Shriqui v. Blackbaud Canada Inc., et al., 2024 ONSC 6957
Facts
The plaintiff sought certification of a class proceeding following a ransomware attack that compromised personal data from various organizations and individuals utilizing the defendants’ services. The attack occurred between February and May 2020, during which data was extracted from Blackbaud, prompting them to pay a ransom. Despite the breach, neither the plaintiff nor any other affected individuals reported any negative consequences from the incident. The class proposed in the action included Canadian residents whose personal information was accessed during the breach.
Decision
The Court found that the action met the criteria for certification under the Class Proceedings Act, 1992, including the existence of a common issue regarding the defendants’ duty of care. However, the Court found that the likelihood of success in litigation was low as no harm had been demonstrated. The parties reached a settlement of $340,000 which was to be distributed on a cy-près basis to two educational institutions focused on internet policy and data security. The Court certified the action for settlement and approved a limited notification plan given the impracticality of identifying class members.
Key takeaway
When a plaintiff cannot demonstrate genuine harm originating from the acts of the defendant, the likelihood of ultimate success on the merits may be low. Cy-près settlements may be advisable for data breach cases in which identifying class members is impracticable.
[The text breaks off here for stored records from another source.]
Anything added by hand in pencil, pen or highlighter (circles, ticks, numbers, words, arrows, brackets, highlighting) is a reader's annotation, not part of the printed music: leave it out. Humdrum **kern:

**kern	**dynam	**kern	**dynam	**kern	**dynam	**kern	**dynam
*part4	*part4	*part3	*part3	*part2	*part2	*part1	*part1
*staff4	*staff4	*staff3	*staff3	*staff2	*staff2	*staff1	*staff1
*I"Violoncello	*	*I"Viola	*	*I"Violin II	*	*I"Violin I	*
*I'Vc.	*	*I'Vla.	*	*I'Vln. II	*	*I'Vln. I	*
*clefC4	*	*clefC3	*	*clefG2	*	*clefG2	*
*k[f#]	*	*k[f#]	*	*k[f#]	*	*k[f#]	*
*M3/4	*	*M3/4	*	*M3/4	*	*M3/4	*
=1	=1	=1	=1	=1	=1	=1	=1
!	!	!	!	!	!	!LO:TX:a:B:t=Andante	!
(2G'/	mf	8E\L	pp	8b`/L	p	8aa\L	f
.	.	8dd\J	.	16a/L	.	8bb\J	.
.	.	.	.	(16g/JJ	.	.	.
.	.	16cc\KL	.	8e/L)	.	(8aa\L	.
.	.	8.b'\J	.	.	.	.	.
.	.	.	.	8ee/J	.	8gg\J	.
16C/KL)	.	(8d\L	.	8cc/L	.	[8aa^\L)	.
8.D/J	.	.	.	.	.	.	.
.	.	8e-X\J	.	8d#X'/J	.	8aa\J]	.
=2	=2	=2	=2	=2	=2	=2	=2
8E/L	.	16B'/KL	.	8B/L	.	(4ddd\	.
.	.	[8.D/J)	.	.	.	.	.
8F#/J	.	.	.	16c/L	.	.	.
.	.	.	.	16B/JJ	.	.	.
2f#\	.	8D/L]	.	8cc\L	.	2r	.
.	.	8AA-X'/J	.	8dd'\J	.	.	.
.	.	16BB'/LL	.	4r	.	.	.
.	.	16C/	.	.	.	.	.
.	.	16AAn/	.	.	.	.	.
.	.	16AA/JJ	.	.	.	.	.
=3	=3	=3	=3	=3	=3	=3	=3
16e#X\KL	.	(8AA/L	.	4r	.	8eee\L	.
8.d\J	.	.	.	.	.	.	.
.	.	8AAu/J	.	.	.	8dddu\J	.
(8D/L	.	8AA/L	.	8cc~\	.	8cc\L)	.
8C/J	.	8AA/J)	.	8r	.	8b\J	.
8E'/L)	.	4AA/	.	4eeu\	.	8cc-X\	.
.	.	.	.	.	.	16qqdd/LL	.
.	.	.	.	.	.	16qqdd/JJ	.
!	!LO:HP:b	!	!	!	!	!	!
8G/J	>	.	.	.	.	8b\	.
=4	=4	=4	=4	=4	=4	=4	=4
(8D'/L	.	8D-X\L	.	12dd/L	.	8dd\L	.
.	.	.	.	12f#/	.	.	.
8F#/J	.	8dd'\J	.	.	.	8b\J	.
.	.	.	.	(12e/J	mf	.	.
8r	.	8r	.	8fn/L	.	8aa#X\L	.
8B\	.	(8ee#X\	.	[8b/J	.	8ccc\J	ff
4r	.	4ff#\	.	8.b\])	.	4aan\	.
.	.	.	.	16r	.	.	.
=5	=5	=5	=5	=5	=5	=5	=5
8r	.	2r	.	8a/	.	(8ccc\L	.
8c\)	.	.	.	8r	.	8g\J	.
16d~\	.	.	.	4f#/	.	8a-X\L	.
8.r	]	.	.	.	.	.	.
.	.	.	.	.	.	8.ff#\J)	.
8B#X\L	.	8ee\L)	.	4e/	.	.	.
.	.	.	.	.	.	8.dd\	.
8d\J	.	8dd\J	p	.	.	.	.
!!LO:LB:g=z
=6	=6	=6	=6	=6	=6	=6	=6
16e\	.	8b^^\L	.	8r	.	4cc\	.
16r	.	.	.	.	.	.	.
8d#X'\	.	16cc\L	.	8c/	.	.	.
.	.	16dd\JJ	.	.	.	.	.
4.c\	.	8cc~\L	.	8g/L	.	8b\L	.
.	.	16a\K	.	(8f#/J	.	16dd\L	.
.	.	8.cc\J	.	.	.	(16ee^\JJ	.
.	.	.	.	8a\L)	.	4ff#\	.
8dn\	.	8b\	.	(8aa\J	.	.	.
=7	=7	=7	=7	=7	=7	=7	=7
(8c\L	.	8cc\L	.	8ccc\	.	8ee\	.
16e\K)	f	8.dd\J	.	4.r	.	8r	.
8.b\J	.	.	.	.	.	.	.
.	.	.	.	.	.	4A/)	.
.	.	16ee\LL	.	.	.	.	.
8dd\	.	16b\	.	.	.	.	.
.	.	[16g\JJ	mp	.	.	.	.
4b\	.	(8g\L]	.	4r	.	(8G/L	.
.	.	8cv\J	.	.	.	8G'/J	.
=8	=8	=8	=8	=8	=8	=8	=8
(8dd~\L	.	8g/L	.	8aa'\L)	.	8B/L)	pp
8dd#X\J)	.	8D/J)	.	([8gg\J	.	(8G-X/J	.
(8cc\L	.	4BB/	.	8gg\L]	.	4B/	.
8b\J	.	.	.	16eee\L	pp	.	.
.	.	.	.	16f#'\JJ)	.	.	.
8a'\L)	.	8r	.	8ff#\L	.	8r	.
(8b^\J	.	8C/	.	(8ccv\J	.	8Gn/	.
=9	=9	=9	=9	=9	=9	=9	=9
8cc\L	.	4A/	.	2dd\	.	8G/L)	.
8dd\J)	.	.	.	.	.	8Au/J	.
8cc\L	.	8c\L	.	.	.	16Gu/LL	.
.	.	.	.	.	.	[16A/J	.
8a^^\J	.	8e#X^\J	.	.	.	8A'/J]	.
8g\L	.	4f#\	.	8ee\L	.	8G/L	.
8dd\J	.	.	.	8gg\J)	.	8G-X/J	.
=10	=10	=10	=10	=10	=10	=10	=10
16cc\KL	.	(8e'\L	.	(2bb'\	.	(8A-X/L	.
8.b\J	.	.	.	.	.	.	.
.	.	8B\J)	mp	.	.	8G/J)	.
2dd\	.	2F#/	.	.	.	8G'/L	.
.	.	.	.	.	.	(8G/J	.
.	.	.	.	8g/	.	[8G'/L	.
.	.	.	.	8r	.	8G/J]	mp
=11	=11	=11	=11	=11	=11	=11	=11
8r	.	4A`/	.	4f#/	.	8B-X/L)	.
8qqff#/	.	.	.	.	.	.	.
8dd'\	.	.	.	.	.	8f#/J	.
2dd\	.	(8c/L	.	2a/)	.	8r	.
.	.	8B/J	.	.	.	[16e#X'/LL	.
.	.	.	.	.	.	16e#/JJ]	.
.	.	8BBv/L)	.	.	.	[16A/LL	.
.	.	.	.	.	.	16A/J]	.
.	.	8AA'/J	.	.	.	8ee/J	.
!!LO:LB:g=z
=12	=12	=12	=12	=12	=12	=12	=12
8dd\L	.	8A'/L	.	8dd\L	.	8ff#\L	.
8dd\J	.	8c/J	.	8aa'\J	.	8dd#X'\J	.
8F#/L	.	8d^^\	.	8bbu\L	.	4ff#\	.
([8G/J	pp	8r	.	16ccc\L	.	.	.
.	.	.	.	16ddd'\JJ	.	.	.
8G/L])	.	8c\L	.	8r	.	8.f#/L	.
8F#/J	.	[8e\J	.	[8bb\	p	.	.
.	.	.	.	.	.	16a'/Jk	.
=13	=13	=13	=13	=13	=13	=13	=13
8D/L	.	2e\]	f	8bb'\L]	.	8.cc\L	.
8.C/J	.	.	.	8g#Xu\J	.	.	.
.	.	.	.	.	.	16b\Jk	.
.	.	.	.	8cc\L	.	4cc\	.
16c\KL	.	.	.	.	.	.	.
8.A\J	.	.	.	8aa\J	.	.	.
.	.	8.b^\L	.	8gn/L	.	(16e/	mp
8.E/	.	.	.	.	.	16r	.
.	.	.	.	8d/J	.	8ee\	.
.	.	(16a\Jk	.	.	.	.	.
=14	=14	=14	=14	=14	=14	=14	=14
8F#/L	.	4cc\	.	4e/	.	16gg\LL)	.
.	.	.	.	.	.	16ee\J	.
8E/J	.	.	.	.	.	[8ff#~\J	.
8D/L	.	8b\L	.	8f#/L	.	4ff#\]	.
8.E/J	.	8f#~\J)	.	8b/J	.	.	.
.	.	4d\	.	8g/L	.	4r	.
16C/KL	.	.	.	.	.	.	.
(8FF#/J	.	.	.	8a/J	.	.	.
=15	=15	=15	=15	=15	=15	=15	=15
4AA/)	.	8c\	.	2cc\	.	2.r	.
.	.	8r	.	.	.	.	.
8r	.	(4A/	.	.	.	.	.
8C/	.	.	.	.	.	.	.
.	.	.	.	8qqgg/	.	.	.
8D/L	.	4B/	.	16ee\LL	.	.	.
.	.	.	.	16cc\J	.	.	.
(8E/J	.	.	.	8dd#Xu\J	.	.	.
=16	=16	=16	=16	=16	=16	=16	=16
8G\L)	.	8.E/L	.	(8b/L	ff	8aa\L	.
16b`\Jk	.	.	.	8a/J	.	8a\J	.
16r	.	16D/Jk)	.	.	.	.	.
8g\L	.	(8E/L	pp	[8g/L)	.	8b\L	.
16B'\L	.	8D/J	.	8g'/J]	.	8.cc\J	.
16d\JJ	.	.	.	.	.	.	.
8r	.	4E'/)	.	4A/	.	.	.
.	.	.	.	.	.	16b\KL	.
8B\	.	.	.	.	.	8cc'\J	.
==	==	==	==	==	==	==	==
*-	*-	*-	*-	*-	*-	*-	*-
Donegani v. Facebook, Inc., 2024 ONSC 7153
Facts
The plaintiffs alleged that Facebook had misused their data by making it available to certain third-party applications. The plaintiffs sought certification of a national class proceeding, alleging, among other things, intrusion upon seclusion and breach of provincial privacy statutes.
Decision
Justice Akbarali made a variety of findings in respect of the cause of action and common issues criteria of the certification test, but did not ultimately decide the certification motion. The findings included, among others:
- Ontario courts do not have jurisdiction to hear and decide claims under the privacy statutes of B.C., Manitoba and Newfoundland and Labrador.
- The proposed common issues relating to intrusion upon seclusion were not capable of certification in these circumstances.
- Certain of the proposed common issues relating to the contracts between Facebook and its users, and consent, were capable of certification. However, none of the proposed common issues relating to damages could be certified.
Justice Akbarali did not decide the preferable procedure criterion. She ordered the plaintiffs to propose a new class definition and litigation plan, following which the parties will return for further argument.
Key takeaway
The certification motion remains to be decided.